**EXCERPTED PASSAGE**
::::::::::

H2. Moisten the tube with water and then clamp one end. Plastic or foam clamps may be used. Instructions for using the foam clamps are below. Click an image to view an enlargement.
Twist the end of the dialysis tubing several times as shown in the photograph.
Next, fold the twisted area as shown Insert the folded end into the foam clamp. H3. Rinse the tubing under water so that it can be opened.
H4. Fill the tube 1/2 full with 50% molasses solution.
H5. Clamp the other end of the tube. Be sure that you leave plenty of room in the tube for water to enter.
H6. Rinse the tube under water and let it drip for about 10 seconds to remove excess moisture.
H7. Place a plastic weighing tray on the scale and zero the scale. Place the bag in the plastic and record its weight to the nearest 0.1 g. Do not place the bag directly on the metal weighing pan of the scale and do not drip liquids on the scale because this could damage the scale.
H8. Place the bag in a beaker containing distilled water.
H9. Weigh the bag again after 10, 20, 30 and 40 minutes. Be sure to use a plastic weighing tray and to zero the scale before placing the bag in the tray.
H10. Record your data in the table in the answer sheet.
H11. Plot your results using a computer graphing program such as Create A Graph.
A) Be sure that you put the independent variable on the X axis.
B) A line graph is appropriate for continuous data. A bar graph is more appropriate for data that fall into categories with no intermediate points. In this case, time is continuous. We measured it in five increments but it is possible to have measurements in between the five.H12. Did the rate of gain appear to be constant? You can answer this question by seeing if the graph is a straight line.
H13. What do you predict would happen to the bag after one day?
Potato
I1. Cut two strips of potato about the size of a French fry. They should be no thicker than 0.5 cm.
I2. Put one of the strips in a test tube that contains enough 10% NaCl to cover the potato.
I3. Put the other strip in a test tube that contains enough distilled water to cover the potato.
I4. Remove the strips from the test tubes after about 60 minutes and examine the potatoes. Is one of them limp? Is one firm? Record your observations in the table on the answer sheet.

::::::::::

Entries taken from a collection:

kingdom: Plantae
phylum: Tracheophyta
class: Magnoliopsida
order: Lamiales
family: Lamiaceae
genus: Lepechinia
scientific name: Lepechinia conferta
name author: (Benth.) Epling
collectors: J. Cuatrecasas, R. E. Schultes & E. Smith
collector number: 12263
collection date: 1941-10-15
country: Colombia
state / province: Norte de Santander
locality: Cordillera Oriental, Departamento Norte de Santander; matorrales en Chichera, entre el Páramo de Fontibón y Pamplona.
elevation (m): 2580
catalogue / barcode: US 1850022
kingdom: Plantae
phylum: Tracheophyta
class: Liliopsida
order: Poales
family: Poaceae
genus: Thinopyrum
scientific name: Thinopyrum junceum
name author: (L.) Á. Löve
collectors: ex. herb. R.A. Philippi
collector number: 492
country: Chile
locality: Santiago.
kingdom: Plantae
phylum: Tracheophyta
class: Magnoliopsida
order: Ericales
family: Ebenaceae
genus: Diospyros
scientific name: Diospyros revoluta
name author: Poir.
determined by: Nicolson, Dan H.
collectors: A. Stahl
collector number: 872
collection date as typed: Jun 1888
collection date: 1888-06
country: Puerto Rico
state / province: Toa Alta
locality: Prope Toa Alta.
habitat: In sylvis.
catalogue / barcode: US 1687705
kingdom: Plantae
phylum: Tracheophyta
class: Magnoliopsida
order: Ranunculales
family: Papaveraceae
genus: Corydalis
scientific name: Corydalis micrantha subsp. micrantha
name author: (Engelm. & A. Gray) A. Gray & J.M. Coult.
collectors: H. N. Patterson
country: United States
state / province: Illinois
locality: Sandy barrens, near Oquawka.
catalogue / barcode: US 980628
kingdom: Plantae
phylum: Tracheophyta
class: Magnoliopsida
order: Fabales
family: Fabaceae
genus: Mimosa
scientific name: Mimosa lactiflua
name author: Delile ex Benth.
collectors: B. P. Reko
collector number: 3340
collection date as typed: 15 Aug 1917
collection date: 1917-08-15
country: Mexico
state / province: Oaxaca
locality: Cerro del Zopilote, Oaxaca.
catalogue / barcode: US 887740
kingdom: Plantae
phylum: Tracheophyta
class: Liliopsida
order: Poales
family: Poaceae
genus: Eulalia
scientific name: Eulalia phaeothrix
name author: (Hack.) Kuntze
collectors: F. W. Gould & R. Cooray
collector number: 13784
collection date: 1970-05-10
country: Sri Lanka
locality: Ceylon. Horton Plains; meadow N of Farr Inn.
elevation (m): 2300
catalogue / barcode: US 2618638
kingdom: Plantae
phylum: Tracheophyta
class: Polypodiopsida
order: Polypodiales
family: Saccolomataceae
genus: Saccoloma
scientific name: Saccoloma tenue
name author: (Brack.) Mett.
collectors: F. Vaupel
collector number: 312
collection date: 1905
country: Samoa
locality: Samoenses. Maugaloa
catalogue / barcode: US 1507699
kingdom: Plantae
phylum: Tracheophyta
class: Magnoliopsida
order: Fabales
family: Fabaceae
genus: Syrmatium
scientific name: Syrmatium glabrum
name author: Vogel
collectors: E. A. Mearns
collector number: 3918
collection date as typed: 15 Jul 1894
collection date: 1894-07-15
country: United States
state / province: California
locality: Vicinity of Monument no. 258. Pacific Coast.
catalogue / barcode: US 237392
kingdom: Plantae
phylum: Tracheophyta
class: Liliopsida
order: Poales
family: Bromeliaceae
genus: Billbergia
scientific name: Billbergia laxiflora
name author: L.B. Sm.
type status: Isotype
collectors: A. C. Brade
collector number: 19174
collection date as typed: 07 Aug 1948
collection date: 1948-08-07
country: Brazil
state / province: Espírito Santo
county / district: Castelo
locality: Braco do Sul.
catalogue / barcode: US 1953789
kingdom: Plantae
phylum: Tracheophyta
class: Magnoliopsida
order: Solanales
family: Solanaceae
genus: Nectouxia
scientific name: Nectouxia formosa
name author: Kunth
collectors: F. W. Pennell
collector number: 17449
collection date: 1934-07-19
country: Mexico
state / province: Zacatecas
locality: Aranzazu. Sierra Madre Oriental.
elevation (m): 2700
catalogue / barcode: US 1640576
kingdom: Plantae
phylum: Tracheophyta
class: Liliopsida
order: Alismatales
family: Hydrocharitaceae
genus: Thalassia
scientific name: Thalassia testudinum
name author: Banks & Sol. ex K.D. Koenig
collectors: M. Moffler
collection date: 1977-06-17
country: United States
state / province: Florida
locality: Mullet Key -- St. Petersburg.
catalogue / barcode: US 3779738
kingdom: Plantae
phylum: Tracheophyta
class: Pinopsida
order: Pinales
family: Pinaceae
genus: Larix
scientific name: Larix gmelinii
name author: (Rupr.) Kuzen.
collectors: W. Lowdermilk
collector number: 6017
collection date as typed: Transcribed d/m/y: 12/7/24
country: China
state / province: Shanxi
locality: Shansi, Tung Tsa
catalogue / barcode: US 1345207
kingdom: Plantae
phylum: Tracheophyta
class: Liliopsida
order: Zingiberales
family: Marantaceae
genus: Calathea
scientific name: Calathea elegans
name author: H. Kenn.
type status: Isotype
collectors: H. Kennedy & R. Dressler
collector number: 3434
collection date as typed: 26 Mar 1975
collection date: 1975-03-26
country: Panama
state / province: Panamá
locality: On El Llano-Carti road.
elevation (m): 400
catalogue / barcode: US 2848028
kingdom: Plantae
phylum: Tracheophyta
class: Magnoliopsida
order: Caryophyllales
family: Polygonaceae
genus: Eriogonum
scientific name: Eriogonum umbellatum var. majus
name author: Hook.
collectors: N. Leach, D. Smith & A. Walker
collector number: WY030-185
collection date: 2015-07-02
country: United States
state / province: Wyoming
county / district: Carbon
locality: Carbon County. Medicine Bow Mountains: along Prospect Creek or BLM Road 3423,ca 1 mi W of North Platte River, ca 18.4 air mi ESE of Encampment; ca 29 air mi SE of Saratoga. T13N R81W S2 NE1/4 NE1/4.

::::::::::

**BRIEF 1**
According to the lab procedure, how thick can the potato strips be at most?
**BRIEF 2**
Write a continuation of the lab procedure that picks up right after its final sentence.

**YOUR RESPONSE 1**
No thicker than 0.5 cm.

**YOUR RESPONSE 2**
I5. Explain your observations on the answer sheet. Be sure to mention where the concentration of water molecules is greater (and salt is less) and where the concentration of water molecules is less (salt is greater).
Below: The potato strip on the left was in fresh water and the strip on the right was in NaCl for 60 minutes.
Plasmolysis in Elodea
J1. Prepare a wet mount of Elodea using 10% NaCl instead of water.
J2. Observe the cells under scanning and low power immediately after you prepare the slide.
J3. Let the slide sit for 10 minutes and observe the cells again. It may be helpful to use a brighter light to view the cells. As the cell shrinks, the chloroplasts will appear to clump together.
J4. Describe what happened to the cells.
J5. Why did this happen? To help you answer this question, consider where the concentration of water molecules is greatest and where it is least.
Below: Elodea cells in 10% NaCl. 400X, 200X. Click on the photographs to view enlargements. Notice that the contents of the cells have shriveled into a ball. The cell wall is rigid and cannot shrink. Click here for further explanation.
Blood
K1. Use a toothpick to place a small amount (approx. 1/2 drop) of sheep blood or rabbit blood on each of three slides. Be careful not to use too much blood because there will be too many cells to see anything under the microscope.
K2. Add a drop of 0.9% NaCl to one of the slides, a drop of 10% NaCl to a second slide and a drop of distilled water to the third.
K3. Put a cover slip on each and observe the cells under high power beginning with the 0.9% NaCl slide..
K4. Record your observations and an explanation why they occurred in the table in the answer sheet.
Below: Sheep blood in 0.9% NaCl. Notice that the cells appear to be spherical.
Below: Sheep blood in 10% NaCl. The cells appear to be irregular in shape due to the loss of water. You may need to use the fine focus and focus up and down to see the irregular shape of the cells.